In 2017, photos of Trump's first Oval Office meeting with Russian Foreign Minister Sergey Lavrov surfaced online from the Kremlin. One photographer from Russia's state news agency was allowed in the meeting, while U.S. journalists were kept out. Trump's meeting with Lavrov ignited firestorm after it was reported that Trump shared highly-classified information which Israel had shared with the U.S.

That same year, the CIA provided another tip to Russian special services about a separate planned terrorist attack at the Kazan Cathedral in St. Petersburg. The defendants in the case have been convicted, according to Russian media.

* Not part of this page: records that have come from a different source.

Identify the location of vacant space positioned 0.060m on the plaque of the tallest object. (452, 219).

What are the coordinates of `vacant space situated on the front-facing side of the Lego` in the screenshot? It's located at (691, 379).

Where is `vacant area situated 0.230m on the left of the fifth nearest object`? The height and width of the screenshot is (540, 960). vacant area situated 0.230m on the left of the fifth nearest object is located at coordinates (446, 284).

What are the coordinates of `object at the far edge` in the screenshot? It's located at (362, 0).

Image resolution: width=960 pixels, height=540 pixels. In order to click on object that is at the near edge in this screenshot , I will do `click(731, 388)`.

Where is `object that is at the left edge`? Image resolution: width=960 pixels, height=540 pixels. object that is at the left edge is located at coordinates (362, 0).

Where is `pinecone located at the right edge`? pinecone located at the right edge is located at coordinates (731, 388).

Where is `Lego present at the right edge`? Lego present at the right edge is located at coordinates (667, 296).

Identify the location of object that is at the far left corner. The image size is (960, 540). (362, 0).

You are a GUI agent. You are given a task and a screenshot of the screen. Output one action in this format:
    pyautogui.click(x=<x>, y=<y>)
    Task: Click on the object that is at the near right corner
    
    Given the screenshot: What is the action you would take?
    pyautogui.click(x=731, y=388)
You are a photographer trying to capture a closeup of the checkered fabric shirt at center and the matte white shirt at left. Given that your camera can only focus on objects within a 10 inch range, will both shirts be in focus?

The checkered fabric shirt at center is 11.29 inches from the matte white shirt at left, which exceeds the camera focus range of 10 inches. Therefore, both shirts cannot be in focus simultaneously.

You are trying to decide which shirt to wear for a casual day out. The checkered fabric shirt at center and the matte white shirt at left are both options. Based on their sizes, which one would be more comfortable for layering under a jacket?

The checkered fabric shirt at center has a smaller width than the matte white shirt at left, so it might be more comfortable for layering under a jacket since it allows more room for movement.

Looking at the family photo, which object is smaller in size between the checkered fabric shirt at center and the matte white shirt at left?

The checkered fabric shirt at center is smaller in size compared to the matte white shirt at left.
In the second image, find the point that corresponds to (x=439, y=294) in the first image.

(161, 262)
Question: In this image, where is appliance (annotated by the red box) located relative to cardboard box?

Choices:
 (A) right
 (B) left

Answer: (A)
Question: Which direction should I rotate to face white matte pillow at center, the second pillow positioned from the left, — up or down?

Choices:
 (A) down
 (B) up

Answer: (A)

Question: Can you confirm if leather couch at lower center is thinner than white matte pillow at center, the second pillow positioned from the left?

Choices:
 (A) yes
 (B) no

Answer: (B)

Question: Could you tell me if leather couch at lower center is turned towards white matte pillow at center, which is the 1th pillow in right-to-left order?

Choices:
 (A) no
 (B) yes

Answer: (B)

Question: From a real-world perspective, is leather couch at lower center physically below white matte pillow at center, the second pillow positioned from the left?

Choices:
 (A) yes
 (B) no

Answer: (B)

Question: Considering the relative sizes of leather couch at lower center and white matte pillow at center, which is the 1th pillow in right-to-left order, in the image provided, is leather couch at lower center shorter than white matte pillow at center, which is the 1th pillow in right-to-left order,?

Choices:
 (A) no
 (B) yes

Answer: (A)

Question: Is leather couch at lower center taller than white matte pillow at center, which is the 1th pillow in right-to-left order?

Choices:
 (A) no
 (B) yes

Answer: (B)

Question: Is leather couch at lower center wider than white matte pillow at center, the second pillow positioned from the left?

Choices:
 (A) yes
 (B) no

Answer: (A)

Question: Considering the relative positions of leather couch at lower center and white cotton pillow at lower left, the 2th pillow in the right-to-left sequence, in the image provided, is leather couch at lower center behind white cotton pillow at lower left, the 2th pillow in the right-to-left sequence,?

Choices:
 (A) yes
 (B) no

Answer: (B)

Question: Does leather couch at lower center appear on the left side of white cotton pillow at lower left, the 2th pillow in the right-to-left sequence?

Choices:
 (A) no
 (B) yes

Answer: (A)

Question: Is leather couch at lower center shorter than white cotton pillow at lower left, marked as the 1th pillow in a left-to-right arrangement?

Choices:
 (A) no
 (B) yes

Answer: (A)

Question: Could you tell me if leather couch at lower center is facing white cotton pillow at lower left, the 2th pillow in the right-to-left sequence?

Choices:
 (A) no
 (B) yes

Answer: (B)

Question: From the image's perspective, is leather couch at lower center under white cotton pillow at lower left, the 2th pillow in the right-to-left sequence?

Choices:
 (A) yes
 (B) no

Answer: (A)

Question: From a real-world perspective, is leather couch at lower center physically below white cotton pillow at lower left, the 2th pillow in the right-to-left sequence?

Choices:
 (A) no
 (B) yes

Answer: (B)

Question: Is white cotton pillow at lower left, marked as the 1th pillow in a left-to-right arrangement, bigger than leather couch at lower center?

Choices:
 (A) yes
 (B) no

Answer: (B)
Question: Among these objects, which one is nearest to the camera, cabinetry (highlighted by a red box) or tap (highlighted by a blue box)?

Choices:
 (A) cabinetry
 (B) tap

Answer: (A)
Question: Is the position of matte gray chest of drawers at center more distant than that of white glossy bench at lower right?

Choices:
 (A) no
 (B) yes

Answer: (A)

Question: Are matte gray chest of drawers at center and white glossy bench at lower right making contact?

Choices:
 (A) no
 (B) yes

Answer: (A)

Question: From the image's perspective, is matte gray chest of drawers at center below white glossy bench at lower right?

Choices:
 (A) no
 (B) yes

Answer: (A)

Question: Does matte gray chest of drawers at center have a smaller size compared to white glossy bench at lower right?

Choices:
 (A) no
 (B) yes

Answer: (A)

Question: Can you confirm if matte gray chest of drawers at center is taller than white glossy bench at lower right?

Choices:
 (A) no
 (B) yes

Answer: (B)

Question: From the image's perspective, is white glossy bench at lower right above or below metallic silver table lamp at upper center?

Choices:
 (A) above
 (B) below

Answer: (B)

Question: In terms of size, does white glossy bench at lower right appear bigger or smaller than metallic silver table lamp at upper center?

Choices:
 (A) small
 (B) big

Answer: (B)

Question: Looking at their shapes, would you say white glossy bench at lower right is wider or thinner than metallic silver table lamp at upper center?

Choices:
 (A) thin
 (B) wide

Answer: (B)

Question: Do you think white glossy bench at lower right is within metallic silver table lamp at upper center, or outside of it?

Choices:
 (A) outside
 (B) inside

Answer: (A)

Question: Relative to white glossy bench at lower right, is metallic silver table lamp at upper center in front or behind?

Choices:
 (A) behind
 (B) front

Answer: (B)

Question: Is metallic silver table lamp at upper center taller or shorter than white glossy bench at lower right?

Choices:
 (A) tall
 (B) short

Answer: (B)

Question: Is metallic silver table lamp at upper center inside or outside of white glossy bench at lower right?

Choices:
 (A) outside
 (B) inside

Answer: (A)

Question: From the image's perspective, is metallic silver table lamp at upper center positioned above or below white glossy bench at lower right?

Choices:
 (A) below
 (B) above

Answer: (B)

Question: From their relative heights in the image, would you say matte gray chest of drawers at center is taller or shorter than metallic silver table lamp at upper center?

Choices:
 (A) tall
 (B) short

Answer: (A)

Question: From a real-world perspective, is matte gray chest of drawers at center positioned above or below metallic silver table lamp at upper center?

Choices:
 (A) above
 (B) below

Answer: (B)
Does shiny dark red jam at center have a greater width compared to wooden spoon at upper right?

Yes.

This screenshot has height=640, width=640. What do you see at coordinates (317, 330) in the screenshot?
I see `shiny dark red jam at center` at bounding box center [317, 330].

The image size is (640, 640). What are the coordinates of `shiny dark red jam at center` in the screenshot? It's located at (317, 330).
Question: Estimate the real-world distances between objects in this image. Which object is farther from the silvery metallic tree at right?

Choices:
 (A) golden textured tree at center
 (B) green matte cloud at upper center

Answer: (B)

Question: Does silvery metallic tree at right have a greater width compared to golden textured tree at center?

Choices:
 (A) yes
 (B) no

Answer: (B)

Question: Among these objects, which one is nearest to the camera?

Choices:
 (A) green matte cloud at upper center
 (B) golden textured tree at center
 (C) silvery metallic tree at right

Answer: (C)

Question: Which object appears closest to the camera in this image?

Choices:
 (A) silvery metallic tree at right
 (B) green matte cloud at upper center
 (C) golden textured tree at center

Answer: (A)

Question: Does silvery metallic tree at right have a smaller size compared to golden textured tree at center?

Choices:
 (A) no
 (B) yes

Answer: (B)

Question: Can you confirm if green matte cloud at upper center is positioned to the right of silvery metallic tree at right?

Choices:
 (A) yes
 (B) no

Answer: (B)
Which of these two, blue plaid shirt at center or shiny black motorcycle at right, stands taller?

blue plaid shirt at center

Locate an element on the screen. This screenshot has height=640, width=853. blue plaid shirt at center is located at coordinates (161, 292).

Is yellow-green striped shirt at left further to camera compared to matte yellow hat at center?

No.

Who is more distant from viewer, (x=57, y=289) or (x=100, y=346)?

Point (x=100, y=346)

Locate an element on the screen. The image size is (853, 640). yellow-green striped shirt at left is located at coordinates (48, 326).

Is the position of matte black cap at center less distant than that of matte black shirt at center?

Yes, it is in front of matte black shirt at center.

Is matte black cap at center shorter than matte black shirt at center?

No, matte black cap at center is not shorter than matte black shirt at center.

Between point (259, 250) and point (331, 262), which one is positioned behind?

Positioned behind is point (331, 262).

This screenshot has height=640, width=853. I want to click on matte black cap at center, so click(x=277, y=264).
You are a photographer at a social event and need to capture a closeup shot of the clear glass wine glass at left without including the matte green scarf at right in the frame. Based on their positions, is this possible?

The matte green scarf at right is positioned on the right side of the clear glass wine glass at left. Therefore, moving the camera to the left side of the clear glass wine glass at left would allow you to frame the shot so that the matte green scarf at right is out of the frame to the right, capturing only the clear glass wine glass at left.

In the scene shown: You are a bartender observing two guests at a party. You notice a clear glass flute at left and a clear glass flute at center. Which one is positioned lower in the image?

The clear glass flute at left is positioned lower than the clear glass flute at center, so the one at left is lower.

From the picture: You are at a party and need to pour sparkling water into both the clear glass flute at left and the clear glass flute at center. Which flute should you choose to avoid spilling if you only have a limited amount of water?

Trump has faced intense scrutiny over the nature of his relationship with Russia ever since he launched his presidential campaign in 2015. He has confounded Democrats and Republicans with his continued defense and praise of Putin, fueling speculation about his motives. Perhaps most notably, Trump has repeatedly challenged the conclusion of his own intelligence agencies that Russia interfered in the 2016 presidential election, claiming instead that he believes Putin's denials.

Trump again met with Lavrov behind closed doors earlier this month on the day House Democrats unveiled articles of impeachment against him. The president praised the "very good meeting" in a tweet, writing that the two had discussed "trade, Iran, North Korea, INF Treaty, Nuclear Arms Control, and Election Meddling."

At a news conference at the Russian Embassy later in the day, Lavrov denied allegations of Russian election interference and suggested only that Secretary of State Mike Pompeo had raised the issue during a separate meeting.